Oh also how long after the phone conference pre-hearing was actual hearing held?

I'm not sure on this, but you say that you have no financials and are just on benefits,that you have no mortgage/don't own a home and that you two adult working children reside with you.

Therefore I think it could be seen that you are renting the house and that it would then only be fair to expect some financial assistance with regard to the rent, bills food etc, from the two children which could possibly be classed as income.

You may want to consider being able to defend against this if it were to be raised.
It took about 3 to 4 weeks from the pre-hearing to the proper hearing.

I guess it might all come down to why your ex commenced the proceedings with SSAT and what you feel you have to defend and the areas, from your point of view, that need to be highlighted to them. The info provided by the SSAT should show the reasons/points your ex is appealing. Maybe concentrate on those points and try not to get bogged down in non important areas. My ex didn't complete the section about other income earners in the household and the SSAT didn't seem overly concerned with that.

My experience (so far) is that they are looking at all the evidence with a fresh set of eyes. Reviewing the decisions of the CSA and how they relate to each party and if indeed those decisions are correct.

Copies of phone call transcripts?

Can copies of transcripts of phone calls to CSA be provided to both parties during a SSAT hearing?  I had to go through FOI to get a transcript of phone call I had made as a RA, and this was after an ombudsman complaint.
Verity said
Can copies of transcripts of phone calls to CSA be provided to both parties during a SSAT hearing? I had to go through FOI to get a transcript of phone call I had made as a RA, and this was after an ombudsman complaint.
Verity, I believe that they could be, if ordered by SSAT and also if obtained through FOI, although I think that time could well be a limiting factor with the latter. Sorry to ask but could you please explain what you mean by an RA. I don't have a clue.

Hi MarkT

I'm not too sure what an RA is either, I filled out a Represtative Authority Form (RAF) and the CSA staff have since referred to me as an RA, which is either a shortening of RAF or code for something else.  The only reason I asked was that I deal with lots of Govt Agencies and organisations as part of my job, and when I started dealing with the CSA about 3 months ago I could not believe how difficult and obtuse the system was.  I dont blame the individual employees - they are Contact Centre staff who deal with people on very emotional issues every day, but as an organisation they are extremely difficult to navigate and it is almost impossible to speak with someone able to make a decision.   I admit I have been a wee bit too assertive at times with them, but I dont usually deal with front line staff.

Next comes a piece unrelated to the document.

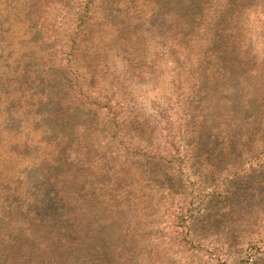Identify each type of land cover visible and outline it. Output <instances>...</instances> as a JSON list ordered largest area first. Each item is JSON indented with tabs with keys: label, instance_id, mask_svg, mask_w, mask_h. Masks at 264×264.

At the moment we are objecting to a COA, which is the only way we are able to obtain more information about the COA.  I tried to explain that we are not objecting to the finding at this point, we just want to know how the finding was arrived at and what legislation, reports, data etc was relied on.  The COA decision seems to rely on the opinion of the SCO, nothing else, and this is not enough for me to accept a legally binding decsion.  I am way off topic here ….

Anyway, thanks for your response, I did not really want details of my arguments with the CSA employees distributed far and wide.

I think I understand now, I believe it's an authorised representative or customer's representative or later on a representative's authority.

My advice in general when dealing with the CSA is to find out what you need in the way of answers outside of the CSA first. Perhaps be prepared to point them to sections in the guide and be able to quote the relevant parts.

I'd also advise not relying upon one person to get it right, check and probably check at least one more time. My guess is that FOI is the only way, that you're going to get out of being bounced around. Although perhaps looking further up the ladder may be fruitful.